Mallory Cox

I am currently under the mentorship of Dr. Anna Browne Ribeiro.

About

I am currently under the mentorship of Dr. Anna Browne Ribeiro.

My research interests lay in bioarchaeology, paleoepidemiology, and biochemical approaches to paleopathological diagnosis. Currently in my last year of graduate studies at University of Louisville (UofL), I am conducting thesis research under the advisement of Dr. Anna Browne-Ribeiro. Additionally, I have developed mentorships with multiple faculty members in the Anthropology department throughout my graduate studies at UofL, notably Philip DiBlasi and Dr. Fabian Crespo.  Travel and research grants awarded by my department have been fundamental in my professional and academic development throughout the program. These awards have allowed for travel to multiple professional conferences and participation in a paleopathology workshop at University of North Carolina, Chapel Hill. For my master’s thesis, I used additional departmental grants to travel to New Haven, Connecticut for data collection. Over the course of 3 visits to CT, I sampled and analyzed 30 Indigenous Caribbean skeletons at Yale’s Peabody Museum of Natural History, to test for evidence of hemozoin, a biomarker for malaria. My last trip in August allowed me to introduce myself to Yale faculty, one of the top schools on my PhD application ‘hit-list’, and to perform microanalytical analysis of samples in the Chemical and Biophysical Instrumentation Center at Yale using Mass Spectrometry. Through collaborative efforts on behalf of the Yale University Malaria Project, this trip also involved working with specialists at University of Connecticut using Scanning Electron Microscopy and Fourier Transform Infrared Spectroscopy. While preliminary, the results are promising, and I will be presenting them orally at the KAS conference this year, and via poster at an invitation-only malaria symposium at the 2018 American Association of Physical Anthropology conference in Austin, Texas.

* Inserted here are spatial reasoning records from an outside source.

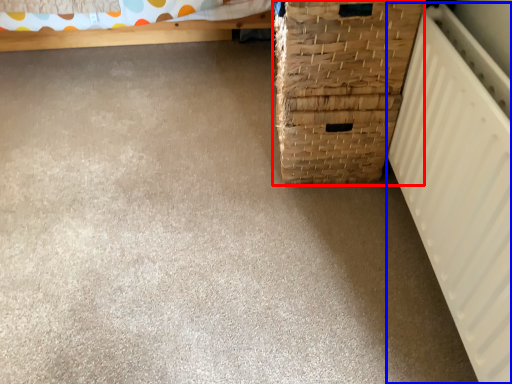
Question: Which object appears closest to the camera in this image, basket container (highlighted by a red box) or radiator (highlighted by a blue box)?

Choices:
 (A) basket container
 (B) radiator

Answer: (B)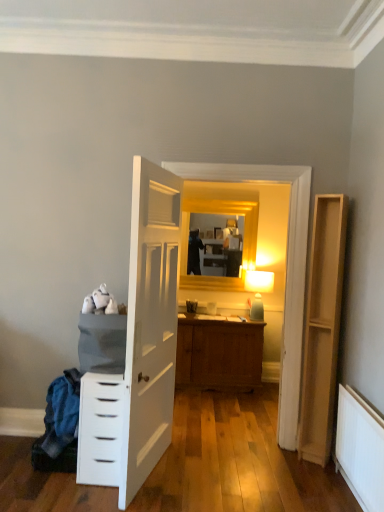
Find the location of a particular element. The width and height of the screenshot is (384, 512). free spot in front of white glossy chest of drawers at left is located at coordinates (76, 497).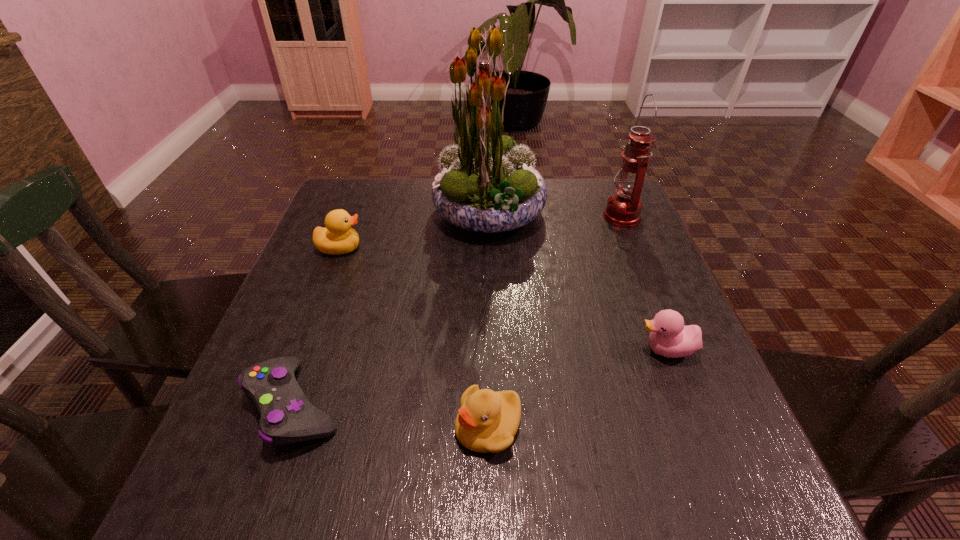
Locate an element on the screen. The height and width of the screenshot is (540, 960). blank space located 0.100m on the face of the farthest duckling is located at coordinates (404, 248).

Identify the location of vacant space located on the front-facing side of the rightmost duckling. The height and width of the screenshot is (540, 960). (516, 350).

Find the location of a particular element. The width and height of the screenshot is (960, 540). free space located on the front-facing side of the rightmost duckling is located at coordinates (542, 350).

Locate an element on the screen. free space located on the front-facing side of the rightmost duckling is located at coordinates point(606,350).

Where is `vacant space located 0.380m on the front-facing side of the second duckling from right to left`? vacant space located 0.380m on the front-facing side of the second duckling from right to left is located at coordinates (222, 426).

Image resolution: width=960 pixels, height=540 pixels. I want to click on free region located 0.230m on the front-facing side of the second duckling from right to left, so click(x=314, y=426).

Identify the location of free region located 0.170m on the front-facing side of the second duckling from right to left. (351, 426).

Where is `vacant space located on the right of the control`? vacant space located on the right of the control is located at coordinates (568, 405).

The width and height of the screenshot is (960, 540). What are the coordinates of `flower arrangement that is at the far edge` in the screenshot? It's located at (488, 184).

Locate an element on the screen. oil lamp that is at the far edge is located at coordinates (623, 209).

I currently serve as President of the Anthropology Graduate Student Association and in previous semesters I held positions as the Anthropology department representative to the Graduate Student Council (GSC), and as a member of the Advocacy and Involvement Committee within GSC. My first fieldwork experience was under Dr. Jonathan Haws (University of Louisville) at a Middle Paleolithic cave site in Portugal. Beginning summer 2018, I will be conducting fieldwork in Italy under Dr. David Soren.

At the doctoral level, I want to focus more specifically on the processes of hemozoin formation, and investigate long term consequences of hemozoin sequestration in skeletal remains of infected individuals. I am interested in further identifying etiologies for some of the most frequently observed skeletal lesions, cribra orbitalia and porotic hyperostosis, especially as they relate to the biochemical processes resulting from malaria-induced hemolytic and chronic anemia. Ultimately, my interests include refining methods for biomarker identification in ancient populations as a means to addressing dynamic paleo epidemiological questions asked by bioarchaeologists investigating ancient infectious and parasitic diseases.